ABOUT THIS TASK – Within the listing, how many lines hold the word "then"? Give the number by itself.

RECORDS TO USE –
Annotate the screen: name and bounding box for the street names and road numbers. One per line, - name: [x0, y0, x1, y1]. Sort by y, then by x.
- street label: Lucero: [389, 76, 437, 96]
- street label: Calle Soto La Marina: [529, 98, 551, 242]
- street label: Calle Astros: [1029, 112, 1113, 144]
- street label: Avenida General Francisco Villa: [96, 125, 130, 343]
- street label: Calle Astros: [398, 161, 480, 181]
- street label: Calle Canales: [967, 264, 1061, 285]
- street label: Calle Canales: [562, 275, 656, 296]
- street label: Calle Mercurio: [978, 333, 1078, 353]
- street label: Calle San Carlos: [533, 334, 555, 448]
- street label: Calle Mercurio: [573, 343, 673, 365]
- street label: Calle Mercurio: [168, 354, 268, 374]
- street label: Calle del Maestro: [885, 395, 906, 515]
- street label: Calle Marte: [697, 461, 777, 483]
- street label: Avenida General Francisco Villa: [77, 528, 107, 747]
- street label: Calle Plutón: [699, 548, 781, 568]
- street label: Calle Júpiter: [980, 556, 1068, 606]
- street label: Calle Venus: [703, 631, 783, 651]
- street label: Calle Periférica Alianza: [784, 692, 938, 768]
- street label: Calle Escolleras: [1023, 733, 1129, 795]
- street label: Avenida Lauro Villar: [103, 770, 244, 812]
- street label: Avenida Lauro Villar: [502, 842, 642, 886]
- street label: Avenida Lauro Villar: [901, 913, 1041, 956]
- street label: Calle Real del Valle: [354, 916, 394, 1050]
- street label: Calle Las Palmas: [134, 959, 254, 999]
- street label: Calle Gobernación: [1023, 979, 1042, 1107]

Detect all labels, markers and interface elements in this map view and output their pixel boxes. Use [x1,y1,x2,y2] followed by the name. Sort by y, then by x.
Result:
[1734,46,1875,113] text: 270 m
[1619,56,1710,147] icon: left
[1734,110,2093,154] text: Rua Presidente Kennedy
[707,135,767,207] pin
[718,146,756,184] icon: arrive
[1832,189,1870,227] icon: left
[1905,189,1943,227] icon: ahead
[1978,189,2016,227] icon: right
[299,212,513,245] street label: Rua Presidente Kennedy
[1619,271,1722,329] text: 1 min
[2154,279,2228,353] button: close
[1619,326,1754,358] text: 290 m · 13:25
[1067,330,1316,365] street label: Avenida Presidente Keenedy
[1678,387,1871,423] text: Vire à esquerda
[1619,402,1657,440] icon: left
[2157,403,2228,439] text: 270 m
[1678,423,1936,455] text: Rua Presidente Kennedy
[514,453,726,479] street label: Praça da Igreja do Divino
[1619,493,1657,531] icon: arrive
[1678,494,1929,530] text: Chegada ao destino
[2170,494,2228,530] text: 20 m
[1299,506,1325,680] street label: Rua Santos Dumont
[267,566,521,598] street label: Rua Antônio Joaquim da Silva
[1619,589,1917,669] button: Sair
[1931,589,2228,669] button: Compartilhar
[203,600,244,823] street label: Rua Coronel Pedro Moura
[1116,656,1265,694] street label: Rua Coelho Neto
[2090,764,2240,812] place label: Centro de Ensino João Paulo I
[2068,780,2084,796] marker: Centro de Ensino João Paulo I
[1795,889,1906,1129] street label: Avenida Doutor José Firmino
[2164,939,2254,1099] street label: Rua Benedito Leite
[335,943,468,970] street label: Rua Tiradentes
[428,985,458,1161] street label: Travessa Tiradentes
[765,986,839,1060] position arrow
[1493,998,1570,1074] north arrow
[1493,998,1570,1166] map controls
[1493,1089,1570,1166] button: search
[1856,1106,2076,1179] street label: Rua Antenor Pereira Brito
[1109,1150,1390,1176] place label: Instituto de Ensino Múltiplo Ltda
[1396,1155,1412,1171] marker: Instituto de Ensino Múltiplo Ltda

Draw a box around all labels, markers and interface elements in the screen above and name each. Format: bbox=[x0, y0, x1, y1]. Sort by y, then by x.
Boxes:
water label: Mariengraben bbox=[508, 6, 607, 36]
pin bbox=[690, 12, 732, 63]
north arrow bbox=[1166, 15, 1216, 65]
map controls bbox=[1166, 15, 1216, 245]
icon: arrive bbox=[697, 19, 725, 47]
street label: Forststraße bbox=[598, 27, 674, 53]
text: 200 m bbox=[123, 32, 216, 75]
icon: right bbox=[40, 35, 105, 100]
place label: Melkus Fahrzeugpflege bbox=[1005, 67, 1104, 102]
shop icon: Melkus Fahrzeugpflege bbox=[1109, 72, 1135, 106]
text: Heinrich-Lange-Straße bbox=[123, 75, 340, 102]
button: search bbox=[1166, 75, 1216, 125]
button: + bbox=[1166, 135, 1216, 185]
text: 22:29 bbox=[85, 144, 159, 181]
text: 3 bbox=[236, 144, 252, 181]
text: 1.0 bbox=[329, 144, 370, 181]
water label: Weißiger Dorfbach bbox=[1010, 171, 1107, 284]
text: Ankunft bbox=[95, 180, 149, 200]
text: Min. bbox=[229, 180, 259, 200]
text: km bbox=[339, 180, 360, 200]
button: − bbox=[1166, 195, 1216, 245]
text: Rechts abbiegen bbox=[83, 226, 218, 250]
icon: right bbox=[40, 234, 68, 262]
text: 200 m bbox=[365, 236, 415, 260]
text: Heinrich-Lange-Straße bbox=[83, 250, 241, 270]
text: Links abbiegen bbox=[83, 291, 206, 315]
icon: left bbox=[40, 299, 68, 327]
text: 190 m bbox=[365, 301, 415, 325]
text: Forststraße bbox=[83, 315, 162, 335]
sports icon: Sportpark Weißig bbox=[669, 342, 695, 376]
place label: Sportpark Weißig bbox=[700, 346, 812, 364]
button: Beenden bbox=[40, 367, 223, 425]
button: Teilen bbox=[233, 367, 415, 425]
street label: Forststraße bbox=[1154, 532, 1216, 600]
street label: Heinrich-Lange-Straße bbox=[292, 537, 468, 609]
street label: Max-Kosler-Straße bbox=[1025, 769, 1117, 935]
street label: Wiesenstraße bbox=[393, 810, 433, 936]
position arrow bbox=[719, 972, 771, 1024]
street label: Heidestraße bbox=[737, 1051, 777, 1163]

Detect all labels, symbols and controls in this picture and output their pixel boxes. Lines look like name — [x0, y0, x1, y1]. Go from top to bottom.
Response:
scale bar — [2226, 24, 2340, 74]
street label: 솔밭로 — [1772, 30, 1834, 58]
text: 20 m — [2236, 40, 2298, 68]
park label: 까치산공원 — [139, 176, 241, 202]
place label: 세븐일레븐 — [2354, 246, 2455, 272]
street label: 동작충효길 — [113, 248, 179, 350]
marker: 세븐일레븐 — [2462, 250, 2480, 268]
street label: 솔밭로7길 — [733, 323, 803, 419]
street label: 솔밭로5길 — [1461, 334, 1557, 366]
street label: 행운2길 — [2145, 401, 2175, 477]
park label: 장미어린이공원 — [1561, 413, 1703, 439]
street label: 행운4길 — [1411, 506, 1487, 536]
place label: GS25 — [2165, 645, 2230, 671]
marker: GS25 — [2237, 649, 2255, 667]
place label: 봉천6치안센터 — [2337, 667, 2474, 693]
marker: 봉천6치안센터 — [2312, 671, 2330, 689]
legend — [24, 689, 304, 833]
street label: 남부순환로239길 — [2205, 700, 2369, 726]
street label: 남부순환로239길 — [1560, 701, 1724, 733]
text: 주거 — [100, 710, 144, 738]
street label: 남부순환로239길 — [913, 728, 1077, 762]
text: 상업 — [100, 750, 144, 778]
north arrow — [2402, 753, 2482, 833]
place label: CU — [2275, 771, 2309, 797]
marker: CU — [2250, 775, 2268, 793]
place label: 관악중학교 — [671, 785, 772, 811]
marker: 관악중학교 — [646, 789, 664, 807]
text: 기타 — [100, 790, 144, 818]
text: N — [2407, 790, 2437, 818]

YOUR RESPONSE – 3